Em primeiro lugar, longe vão os tempos do poder ilimitado dos Estados quanto aos meios e métodos de combate utilizados. As Convenções de Genebra de 1949 e os Protocolos Adicionais de 1977 estabelecem limites claros nesse aspecto, exigindo aos Estados que a aquisição e o desenvolvimento de novas tecnologias de guerra respeitem as normas de Direito Internacional. Neste sentido, os sistemas autónomos terão que ser tecnicamente capazes de aplicar o Princípio da Distinção e o Princípio da Proporcionalidade. Estes princípios – qualificados como imperativos pelo Tribunal Internacional de Justiça em 1996 – estão longe, é certo, de uma aplicação óbvia: grupos terroristas confundem-se com a população civil e uma escola, tradicionalmente um objecto civil, pode, no contexto das hostilidades, tornar-se um alvo militar pelo uso que lhe seja dado por um exército. Perante estas dificuldades, a pergunta inevitável é a de saber como é que estes sistemas vão determinar o equilíbrio entre a ‘necessidade militar’ e o dano colateral (civil). No entanto, estas questões são mais técnicas do que jurídicas. Cabe aos roboticistas provarem que tais sistemas são possíveis. Os parâmetros jurídicos estão há muito estabelecidos e se um SAG’s dispensa a necessidade de controlo e supervisão humana, o sistema vai ter que ‘dar provas’ da sua capacidade em respeitar princípios intransponíveis de DIH. Esperamos, como tal, ansiosos pelas respostas dos roboticistas.

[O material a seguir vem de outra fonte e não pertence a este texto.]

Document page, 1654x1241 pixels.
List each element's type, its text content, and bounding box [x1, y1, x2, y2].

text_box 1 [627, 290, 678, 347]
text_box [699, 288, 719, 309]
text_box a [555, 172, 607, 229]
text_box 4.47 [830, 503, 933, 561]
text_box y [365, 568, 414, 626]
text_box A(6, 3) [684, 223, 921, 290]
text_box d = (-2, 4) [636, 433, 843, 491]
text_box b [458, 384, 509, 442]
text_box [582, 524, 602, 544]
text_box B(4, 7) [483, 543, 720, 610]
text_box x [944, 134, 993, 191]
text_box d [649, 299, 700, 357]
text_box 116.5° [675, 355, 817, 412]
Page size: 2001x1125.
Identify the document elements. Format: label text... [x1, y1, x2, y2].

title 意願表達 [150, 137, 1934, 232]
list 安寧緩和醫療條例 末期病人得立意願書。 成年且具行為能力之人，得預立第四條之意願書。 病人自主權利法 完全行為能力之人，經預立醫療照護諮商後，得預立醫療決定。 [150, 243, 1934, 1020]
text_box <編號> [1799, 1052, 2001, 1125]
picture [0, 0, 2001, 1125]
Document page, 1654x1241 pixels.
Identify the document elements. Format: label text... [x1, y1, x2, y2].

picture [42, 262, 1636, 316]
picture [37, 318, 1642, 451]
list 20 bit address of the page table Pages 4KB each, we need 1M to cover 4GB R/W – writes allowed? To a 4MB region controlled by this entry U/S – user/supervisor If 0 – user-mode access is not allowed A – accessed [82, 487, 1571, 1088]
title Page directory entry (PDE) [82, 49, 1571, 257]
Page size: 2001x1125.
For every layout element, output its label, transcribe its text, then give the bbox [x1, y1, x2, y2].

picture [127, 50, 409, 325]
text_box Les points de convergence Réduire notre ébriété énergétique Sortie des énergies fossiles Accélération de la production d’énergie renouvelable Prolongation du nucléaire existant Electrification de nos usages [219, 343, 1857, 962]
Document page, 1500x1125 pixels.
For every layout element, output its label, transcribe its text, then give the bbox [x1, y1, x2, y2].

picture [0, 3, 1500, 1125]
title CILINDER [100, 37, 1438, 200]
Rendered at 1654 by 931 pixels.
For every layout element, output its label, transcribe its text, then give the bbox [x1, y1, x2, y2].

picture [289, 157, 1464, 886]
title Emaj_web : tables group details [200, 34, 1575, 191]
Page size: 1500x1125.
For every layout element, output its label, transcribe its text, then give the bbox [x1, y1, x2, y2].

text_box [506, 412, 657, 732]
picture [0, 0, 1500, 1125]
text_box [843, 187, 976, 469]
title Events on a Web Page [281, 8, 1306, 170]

A questão jurídica mais complexa é colocada, no entanto, no plano da responsabilidade. Uma vez que estes sistemas não serão directamente controlados por agentes humanos, quem será responsável por violações de DIH causadas por SAG’s? Um aspecto é certo, as violações verificadas não poderão ser ‘crimes de guerra’. Os SAG’s dependerão de algoritmos altamente sofisticados mas não serão autónomos no sentido filosófico e jurídico, isto é, de poderem explicar as razões dos seus resultados. Os algoritmos, seja qual for a sua natureza, irão actuar de acordo com as regras lógicas da sua programação. Não terão vontade própria e este aspecto é fundamental para evitar que a nossa imaginação nos leve para cenários apocalípticos tipo “Terminator” ou “HAL9000”. Os sistemas autónomos não vão cair do céu mas antes de laboratórios onde serão programados para missões específicas no campo de batalha. Ao lado destes argumentos, encontramos também aqueles que decorrem do bom senso: nenhum Estado terá interesse em desenvolver tecnologia de guerra cujo uso e respectivos resultados não possa controlar a priori.

O DIH dispõe de mecanismos para responsabilizar os Estados por acidentes causados pelos seus SAG’s. Basta para isso pensar na Responsabilidade Internacional do Estado por violações do DIH. A questão é, no entanto, outra: estarão os Estados disponíveis para se deixarem responsabilizar? A actuação dos Estados na cena internacional não é sempre transparente e argumentos jurídicos são utilizados de acordo com opções políticas. Temos, por isso, que reflectir e discutir o futuro.